## Input for this task
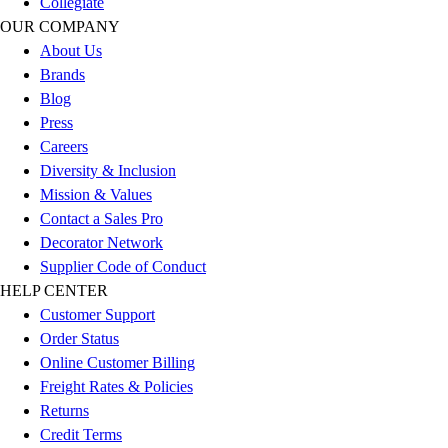
Collegiate
Outlet
OUR COMPANY
Package Savings
About Us
At Home
Brands
Baseball
Blog
Basketball
Press
Fitness
Careers
Football
Diversity & Inclusion
Lacrosse
Mission & Values
P.E.
Contact a Sales Pro
Recreation
Decorator Network
Softball
Supplier Code of Conduct
Swim
HELP CENTER
Track & Cross Country
Customer Support
Volleyball
Order Status
Clearance
Online Customer Billing
Accessories
Freight Rates & Policies
Apparel
Returns
Baseball & Softball
Credit Terms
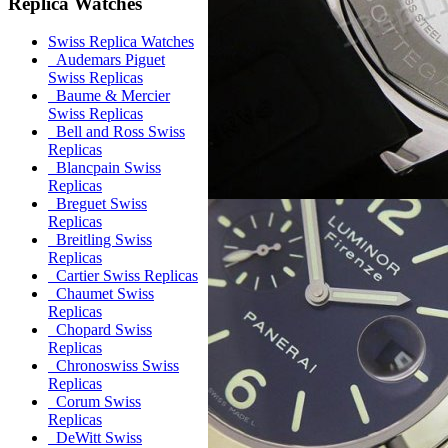
Replica Watches
Swiss Replica Watches
Audemars Piguet
Swiss Replicas
Baume & Mercier
Swiss Replicas
Bell and Ross Swiss
Replicas
Blancpain Swiss
Replicas
Breguet Swiss
Replicas
Breitling Swiss
Replicas
Cartier Swiss Replicas
Chaumet Swiss
Replicas
Chopard Swiss
Replicas
Chronoswiss Swiss
Replicas
Corum Swiss
Replicas
DeWitt Swiss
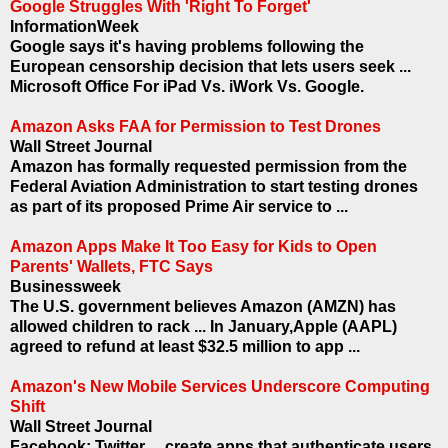
Google Struggles With 'Right To Forget'
InformationWeek
Google says it's having problems following the
European censorship decision that lets users seek ...
Microsoft Office For iPad Vs. iWork Vs. Google.
Amazon Asks FAA for Permission to Test Drones
Wall Street Journal
Amazon has formally requested permission from the
Federal Aviation Administration to start testing drones
as part of its proposed Prime Air service to ...
Amazon Apps Make It Too Easy for Kids to Open
Parents' Wallets, FTC Says
Businessweek
The U.S. government believes Amazon (AMZN) has
allowed children to rack ... In January,Apple (AAPL)
agreed to refund at least $32.5 million to app ...
Amazon's New Mobile Services Underscore Computing
Shift
Wall Street Journal
Facebook; Twitter ... create apps that authenticate users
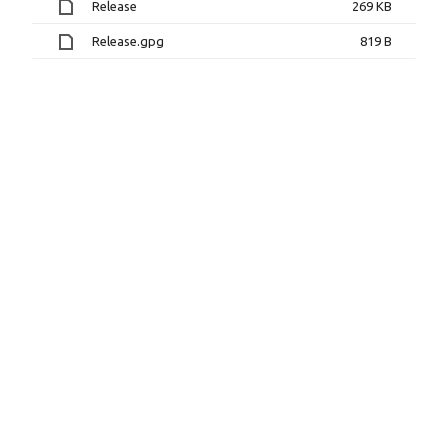
Release
269 KB
Release.gpg
819 B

## What to produce
Find the line that contains "DeWitt Swiss". Reproduce it and every later line of the records exactly, minus the pictures.

## Answer box
DeWitt Swiss
Google Struggles With 'Right To Forget'
InformationWeek
Google says it's having problems following the
European censorship decision that lets users seek ...
Microsoft Office For iPad Vs. iWork Vs. Google.
Amazon Asks FAA for Permission to Test Drones
Wall Street Journal
Amazon has formally requested permission from the
Federal Aviation Administration to start testing drones
as part of its proposed Prime Air service to ...
Amazon Apps Make It Too Easy for Kids to Open
Parents' Wallets, FTC Says
Businessweek
The U.S. government believes Amazon (AMZN) has
allowed children to rack ... In January,Apple (AAPL)
agreed to refund at least $32.5 million to app ...
Amazon's New Mobile Services Underscore Computing
Shift
Wall Street Journal
Facebook; Twitter ... create apps that authenticate users
Release
269 KB
Release.gpg
819 B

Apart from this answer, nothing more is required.